* Task description
Rewrite the text in the material below as a single numbered list with one line per item, skipping blank lines. Leave the pictures out of your answer.

Content starts

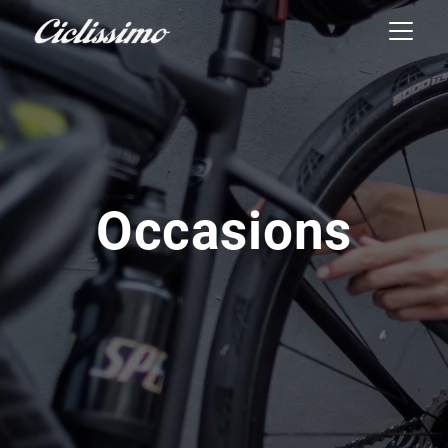
Occasions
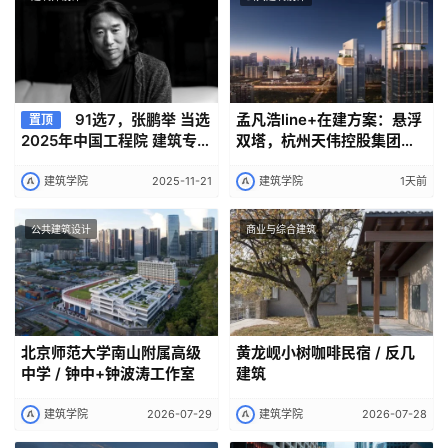
91选7，张鹏举 当选
孟凡浩line+在建方案：悬浮
置顶
2025年中国工程院 建筑专业
双塔，杭州天伟控股集团总
院士
部
建筑学院
2025-11-21
建筑学院
1天前
公共建筑设计
商业与综合建筑
北京师范大学南山附属高级
黄龙岘小树咖啡民宿 / 反几
中学 / 钟中+钟波涛工作室
建筑
建筑学院
2026-07-29
建筑学院
2026-07-28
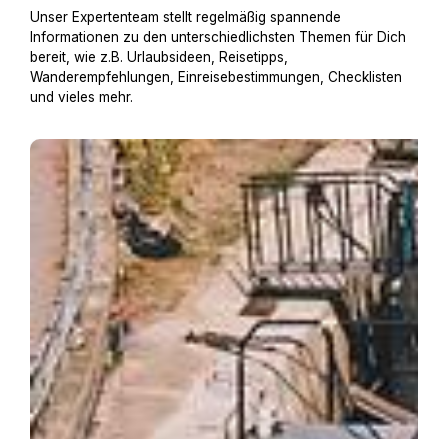
Unser Expertenteam stellt regelmäßig spannende
Informationen zu den unterschiedlichsten Themen für Dich
bereit, wie z.B. Urlaubsideen, Reisetipps,
Wanderempfehlungen, Einreisebestimmungen, Checklisten
und vieles mehr.
Hausboot mit Hund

Content ends

* Final answer
1. Occasions
2. 91选7，张鹏举 当选
3. 孟凡浩line+在建方案：悬浮
4. 置顶
5. 2025年中国工程院 建筑专业
6. 双塔，杭州天伟控股集团总
7. 院士
8. 部
9. 建筑学院
10. 2025-11-21
11. 建筑学院
12. 1天前
13. 公共建筑设计
14. 商业与综合建筑
15. 北京师范大学南山附属高级
16. 黄龙岘小树咖啡民宿 / 反几
17. 中学 / 钟中+钟波涛工作室
18. 建筑
19. 建筑学院
20. 2026-07-29
21. 建筑学院
22. 2026-07-28
23. Unser Expertenteam stellt regelmäßig spannende
24. Informationen zu den unterschiedlichsten Themen für Dich
25. bereit, wie z.B. Urlaubsideen, Reisetipps,
26. Wanderempfehlungen, Einreisebestimmungen, Checklisten
27. und vieles mehr.
28. Hausboot mit Hund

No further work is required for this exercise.